Bolts of nervous energy shot through my veins. “With who?” I wasn’t sure I wanted to know the answer to this, but I asked anyway.
At first, he didn’t reply. Maybe he wanted to lie, but we didn’t lie to one another. “Olivia was there.” Our eyes locked, his hiding, mine curious. Rager wouldn’t do this to me though. It wasn’t in him to cheat on me. He was the most loyal man I had ever met besides my father. I knew that, but still, it didn’t stop me from wondering. Loneliness had a way of playing tricks on you.
I bit my lip nervously, staring at my hands. “Just you guys?” And then I looked up, waiting on his words.
“I went there alone.” He swallowed, hard, eyes unblinking. “She showed up later and I let her buy me a fucking beer.” His harshness tore at my heart. “Don’t make it out to be something that it’s not.”
Though I knew Rager would never, ever, do that, your mind could play tricks on you. I didn’t want to believe either one of them would go there, but maybe with alcohol courage and sadness… I didn’t know. I couldn’t even justify what my mind was thinking, let alone Rager doing that to me.
“And you left alone?” Sadness lingered in my words, like an aftertaste of betrayal. Rager wouldn’t. He couldn’t, right?
“Jesus Christ.” His jaw clenched, emotion he’d held down deep surfacing. “Yes.”
“And?” Accelerated beats in my chest shivered up my spine, the anticipation almost too much to bear. Confusion tainted my thoughts like dust on a shelf, floating through my mind like the tiny bits of paranoia I tried so hard to escape.
“And now I’m here.” He sounded defeated. It was hard to watch someone struggle, deflect accusations only to have them thrown back in your face. My heart pleaded with him to speak, but in truth, I didn’t nor would I ever understand what he was going through.

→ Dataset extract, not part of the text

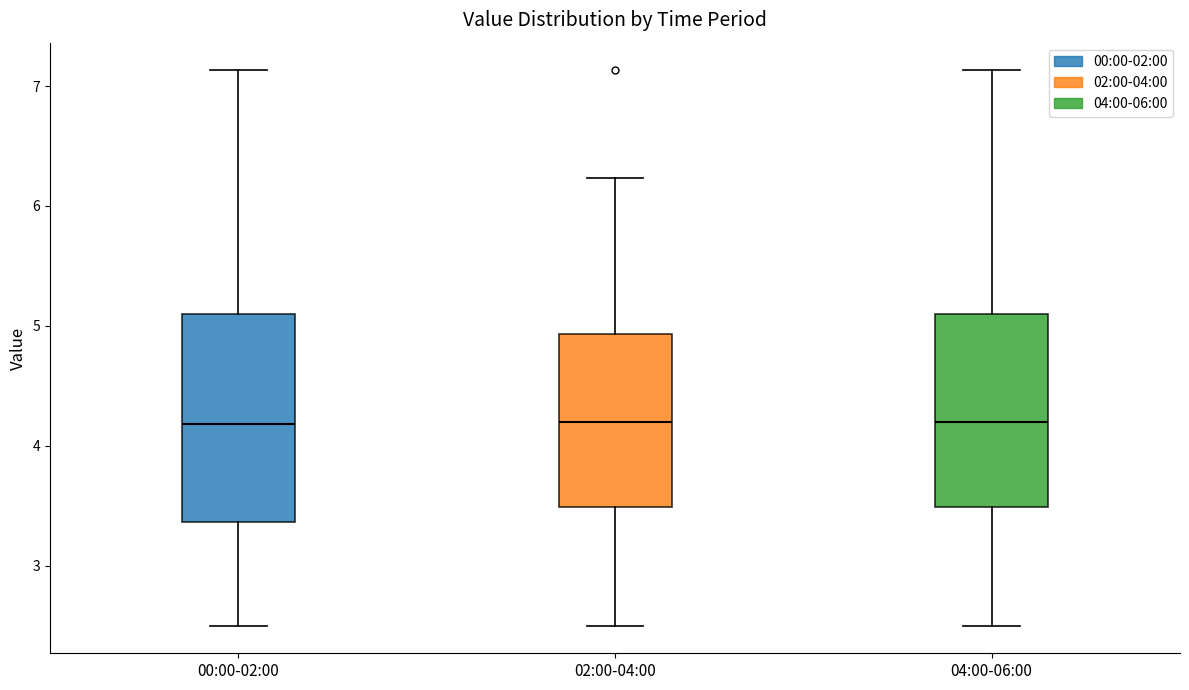

Comparing the boxes themselves (not the whiskers), which one is the tallest?

00:00-02:00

Lightning ripped through the sky. “Are you telling me the truth?”
Right then, the moment he finally let his guard down, a flash through the sky lit the night. He dropped to his knees in the backyard. That was when I finally saw it. I was witnessing what that night in Williams Grove had done to my now cold and restless husband.
It had destroyed him.
“I’m fucking telling you the goddamn truth!” he screamed back at me, his breathing harsh, mine stopping all together. “Why the fuck would I lie to you about this of all things?”

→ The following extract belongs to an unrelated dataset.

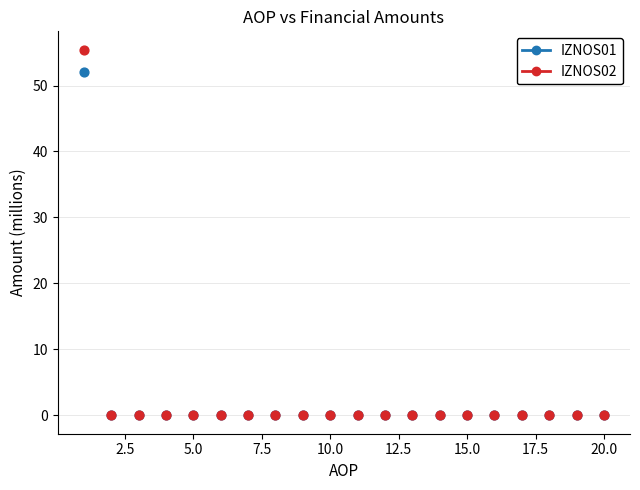

Across all series, what Y value is closest to 27?

52.1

He was burning, so bright I feared the light would go out. And then what? What would be left of my husband then? This sport, one he loved, had taken something from him. Some people had a passion for racing. Others, it was their life and if you said to them, “it’s over; you can’t get back in that car,” well, their life might as well have been over as far as they were concerned.

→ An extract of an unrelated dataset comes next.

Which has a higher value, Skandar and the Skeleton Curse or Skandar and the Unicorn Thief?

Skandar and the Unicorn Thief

Since the accident, Rager feared that car and what it’d done to him and the lives of those he cared about. He feared the unknown. This doubt, that wasn’t Rager and me. We weren’t these people. We were a passion. We were a half-lidded glance from across the pits, dirt clinging to our skin. We were a long sigh when the weight of words wouldn’t let up. We were insecurities that collapsed in the heat of the night, foreheads slowly touching and the shaking of our bodies in the quiet, bringing lips closer together until quivering skin followed.